Credit Suisse Asset Management has integrated ESG factors into its actively managed China A-shares equity strategy, according to a statement from the firm.
Launched in 2017, the Credit Suisse China A-shares equity strategy offers access to the China A-share market via the Stock Connect programme. It aims to seek out market leaders and emerging disruptors with strong sustainable competitive advantages to generate long-term returns, the firm said.
The firm said that ESG compliant firms tend to make better business decisions for a longer time horizon. Such firms also intend to be less exposed to reputational risks and other hazards stemming from non-compliance.
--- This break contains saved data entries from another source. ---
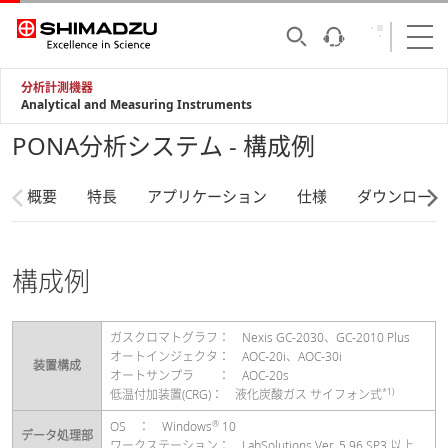
分析計測機器
Analytical and Measuring Instruments
PONA分析システム - 構成例
概要
特長
アプリケーション
仕様
ダウンロード
構成例
ガスクロマトグラフ： Nexis GC-2030、GC-2010 Plus
オートインジェクタ： AOC-20i、AOC-30i
装置構成
オートサンプラ ： AOC-20s
*1)
低温付加装置(CRG)： 液化炭酸ガス サイフォン式
®
OS ： Windows
10
データ処理部
ワークステーション： LabSolutions Ver. 5.96 SP3 以上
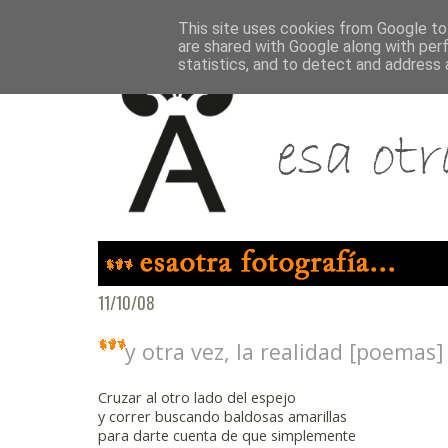
This site uses cookies from Google to 
are shared with Google along with per
statistics, and to detect and address 
11/10/08
y otra vez, la realidad [poemas]
Cruzar al otro lado del espejo
y correr buscando baldosas amarillas
para darte cuenta de que simplemente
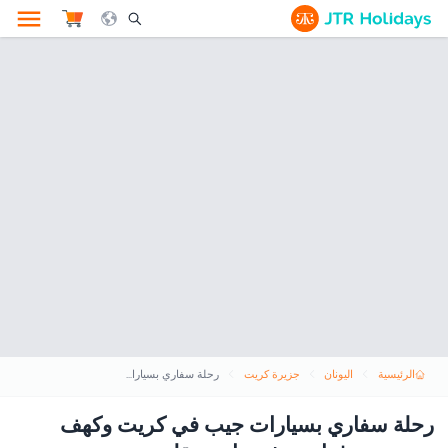
le Search Opener Icon
الرئيسية
اليونان
جزيرة كريت
رحلة سفاري بسيارات جيب في كريت وكهف زيوس مع غداء ومشروبات ونقل
رحلة سفاري بسيارات جيب في كريت وكهف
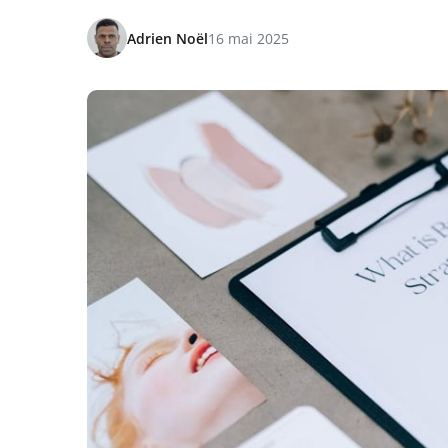
Adrien Noël
16 mai 2025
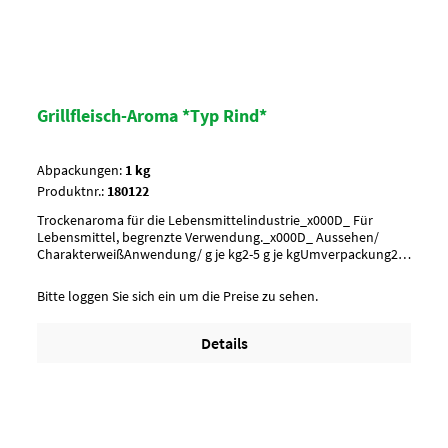
Grillfleisch-Aroma *Typ Rind*
Abpackungen:
1 kg
Produktnr.:
180122
Trockenaroma für die Lebensmittelindustrie_x000D_ Für
Lebensmittel, begrenzte Verwendung._x000D_ Aussehen/
CharakterweißAnwendung/ g je kg2-5 g je kgUmverpackung20
Btl. je Krt. (DF 100) / 36 Krt. per PaletteArtikel-StatusHalal
geeignet
Bitte loggen Sie sich ein um die Preise zu sehen.
Details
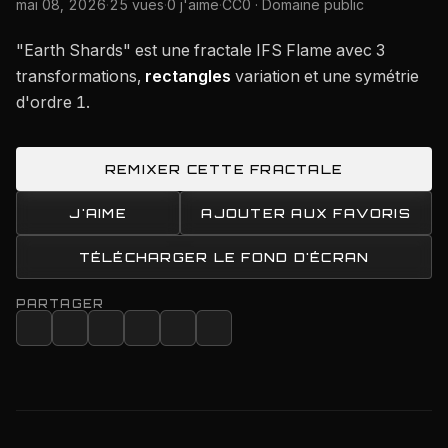
mai 08, 2026
·
25 vues
·
0 j'aime
·
CC0 · Domaine public
"Earth Shards" est une fractale IFS Flame avec 3
transformations,
rectangles
variation et une symétrie
d'ordre 1.
REMIXER CETTE FRACTALE
J'AIME
AJOUTER AUX FAVORIS
TÉLÉCHARGER LE FOND D'ÉCRAN
PARTAGER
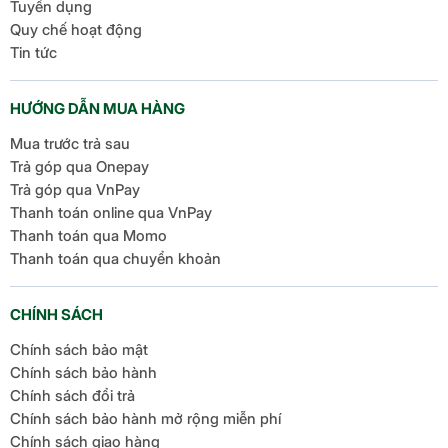
Tuyển dụng
Quy chế hoạt động
Tin tức
HƯỚNG DẪN MUA HÀNG
Mua trước trả sau
Trả góp qua Onepay
Trả góp qua VnPay
Thanh toán online qua VnPay
Thanh toán qua Momo
Thanh toán qua chuyển khoản
CHÍNH SÁCH
Chính sách bảo mật
Chính sách bảo hành
Chính sách đổi trả
Chính sách bảo hành mở rộng miễn phí
Chính sách giao hàng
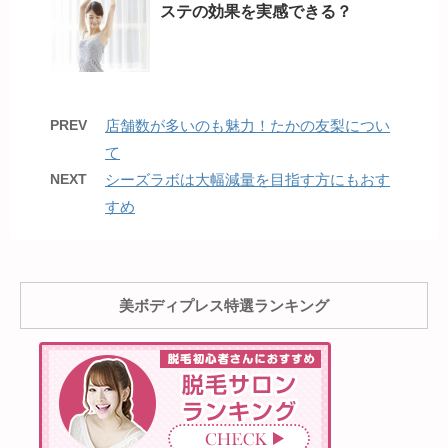
ステの効果を実感できる？
PREV
店舗数が多いのも魅力！たかの友梨につい
て
NEXT
シーズラボは大幅減量を目指す方にもおす
すめ
美ボディプレス特選ランキング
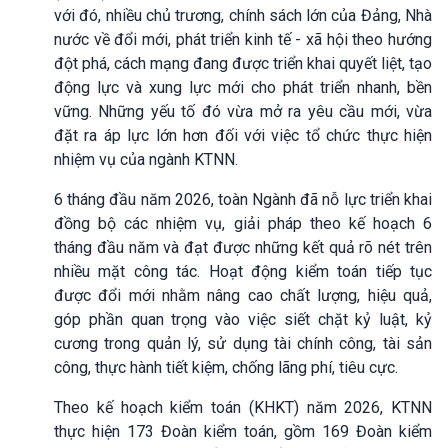
với đó, nhiều chủ trương, chính sách lớn của Đảng, Nhà
nước về đổi mới, phát triển kinh tế - xã hội theo hướng
đột phá, cách mạng đang được triển khai quyết liệt, tạo
động lực và xung lực mới cho phát triển nhanh, bền
vững. Những yếu tố đó vừa mở ra yêu cầu mới, vừa
đặt ra áp lực lớn hơn đối với việc tổ chức thực hiện
nhiệm vụ của ngành KTNN.
6 tháng đầu năm 2026, toàn Ngành đã nỗ lực triển khai
đồng bộ các nhiệm vụ, giải pháp theo kế hoạch 6
tháng đầu năm và đạt được những kết quả rõ nét trên
nhiều mặt công tác. H
oạt động kiểm toán tiếp tục
được đổi mới nhằm nâng cao chất lượng, hiệu quả,
góp phần quan trọng vào việc siết chặt kỷ luật, kỷ
cương trong quản lý, sử dụng tài chính công, tài sản
công, thực hành tiết kiệm, chống lãng phí, tiêu cực.
Theo kế hoạch kiểm toán (KHKT) năm 2026, KTNN
thực hiện 173 Đoàn kiểm toán, gồm 169 Đoàn kiểm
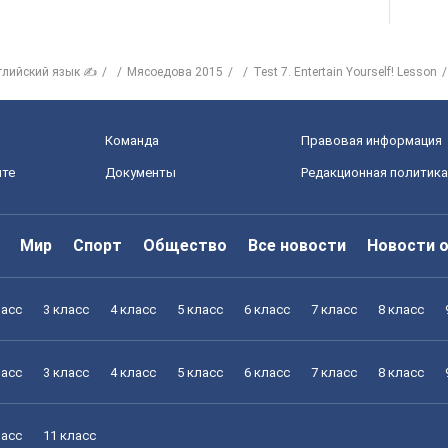
глийский язык ✍
Мясоедова 2015
Test 7. Entertain Yourself! Lesson
Команда
Правовая информация
йте
Документы
Редакционная политика
Мир
Спорт
Общество
Все новости
Новости 
ласс
3 класс
4 класс
5 класс
6 класс
7 класс
8 класс
ласс
3 класс
4 класс
5 класс
6 класс
7 класс
8 класс
ласс
11 класс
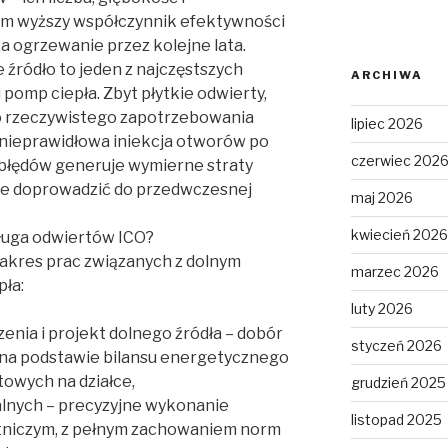
tym wyższy współczynnik efektywności
a ogrzewanie przez kolejne lata.
źródło to jeden z najczęstszych
ARCHIWA
 pomp ciepła. Zbyt płytkie odwierty,
o rzeczywistego zapotrzebowania
lipiec 2026
nieprawidłowa iniekcja otworów po
czerwiec 202
 błędów generuje wymierne straty
że doprowadzić do przedwczesnej
maj 2026
kwiecień 2026
ługa odwiertów ICO?
zakres prac związanych z dolnym
marzec 2026
ła:
luty 2026
zenia i projekt dolnego źródła – dobór
styczeń 2026
w na podstawie bilansu energetycznego
owych na działce,
grudzień 2025
lnych – precyzyjne wykonanie
listopad 2025
niczym, z pełnym zachowaniem norm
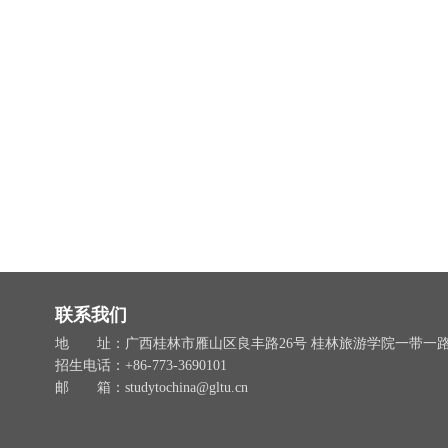
联系我们
地 址：广西桂林市雁山区良丰路26号 桂林旅游学院一带一
招生电话：+86-773-3690101
邮 箱：studytochina@gltu.cn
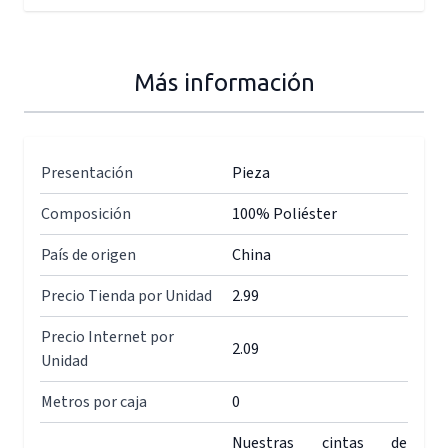
Más información
Presentación
Pieza
Composición
100% Poliéster
País de origen
China
Precio Tienda por Unidad
2.99
Precio Internet por
2.09
Unidad
Metros por caja
0
Nuestras cintas de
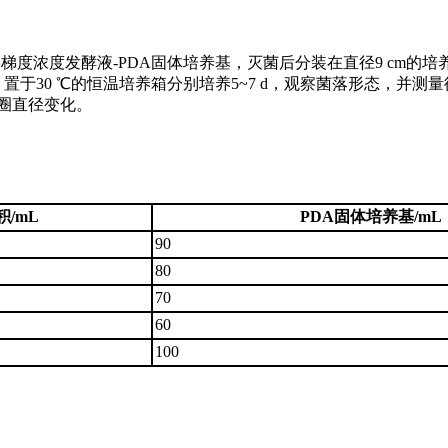
制梯度浓度发酵液-PDA固体培养基，灭菌后分装在直径9 cm的培
置于30 ℃的恒温培养箱分别培养5~7 d，观察菌落形态，并测
长圈直径变化。
/mL
PDA固体培养基/mL
90
80
70
60
100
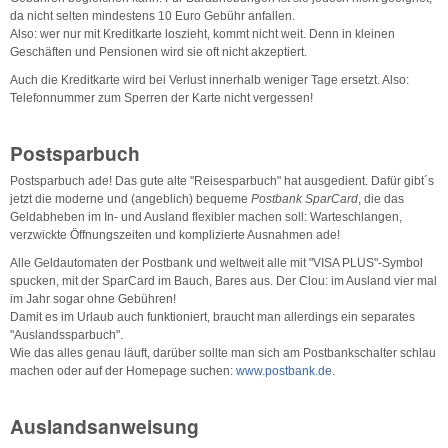
da nicht selten mindestens 10 Euro Gebühr anfallen.
Also: wer nur mit Kreditkarte loszieht, kommt nicht weit. Denn in kleinen
Geschäften und Pensionen wird sie oft nicht akzeptiert.
Auch die Kreditkarte wird bei Verlust innerhalb weniger Tage ersetzt. Also:
Telefonnummer zum Sperren der Karte nicht vergessen!
Postsparbuch
Postsparbuch ade! Das gute alte "Reisesparbuch" hat ausgedient. Dafür gibt´s
jetzt die moderne und (angeblich) bequeme
Postbank SparCard
, die das
Geldabheben im In- und Ausland flexibler machen soll: Warteschlangen,
verzwickte Öffnungszeiten und komplizierte Ausnahmen ade!
Alle Geldautomaten der Postbank und weltweit alle mit "VISA PLUS"-Symbol
spucken, mit der SparCard im Bauch, Bares aus. Der Clou: im Ausland vier mal
im Jahr sogar ohne Gebühren!
Damit es im Urlaub auch funktioniert, braucht man allerdings ein separates
"Auslandssparbuch".
Wie das alles genau läuft, darüber sollte man sich am Postbankschalter schlau
machen oder auf der Homepage suchen:
www.postbank.de
.
Auslandsanweisung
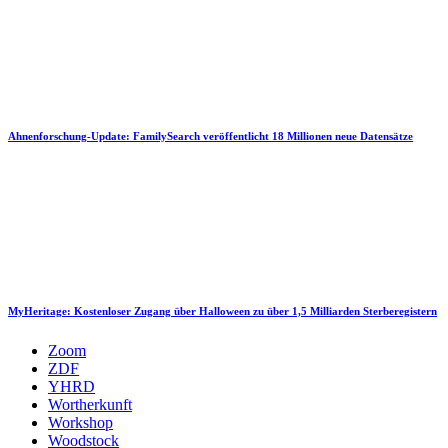
Ahnenforschung-Update: FamilySearch veröffentlicht 18 Millionen neue Datensätze
MyHeritage: Kostenloser Zugang über Halloween zu über 1,5 Milliarden Sterberegistern
Zoom
ZDF
YHRD
Wortherkunft
Workshop
Woodstock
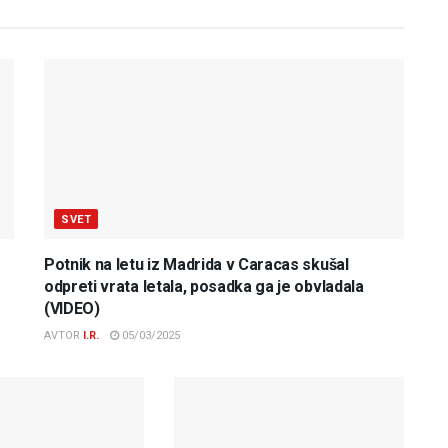
SVET
Potnik na letu iz Madrida v Caracas skušal
odpreti vrata letala, posadka ga je obvladala
(VIDEO)
AVTOR
I.R.
05/03/2025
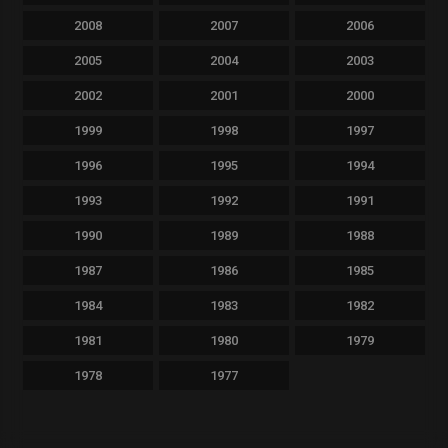
2008
2007
2006
2005
2004
2003
2002
2001
2000
1999
1998
1997
1996
1995
1994
1993
1992
1991
1990
1989
1988
1987
1986
1985
1984
1983
1982
1981
1980
1979
1978
1977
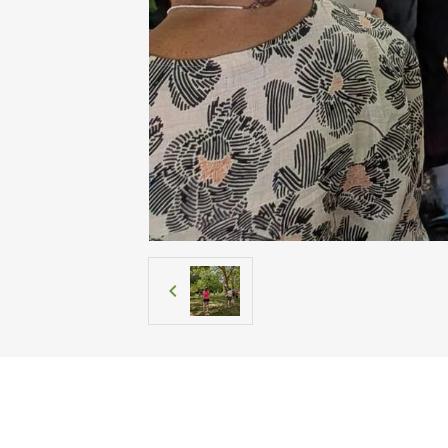
Marche Nordique 37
With China A-share’s further inclusion into global equity indices and increasing participation of foreign institutional investors, standards for ESG and transparency will be further raised and companies with better and improving ESG practices are likely to benefit more from capital flows.
“We have found that incorporating ESG considerations not only allows us to improve our expected returns, it also reduces our portfolio risk,” Rushil Khanna, head of equities for Asia at Credit Suisse AM, said in the statement.
“Many investors, particularly in emerging markets, have a view that incorporating ESG leads to lower investment returns. We have found the opposite to be true. By going beyond basic exclusion criteria to integrating ESG into our investment process, we have gained a unique and differentiated perspective to investing in China,” Khanna added.
The initiative follows the firm’s establishment of the new sustainability, research and investment solutions (SRI) function in August last year, with the commitment to provide at least CHF 300bn ($338.1bn) of sustainable financing over the next decade.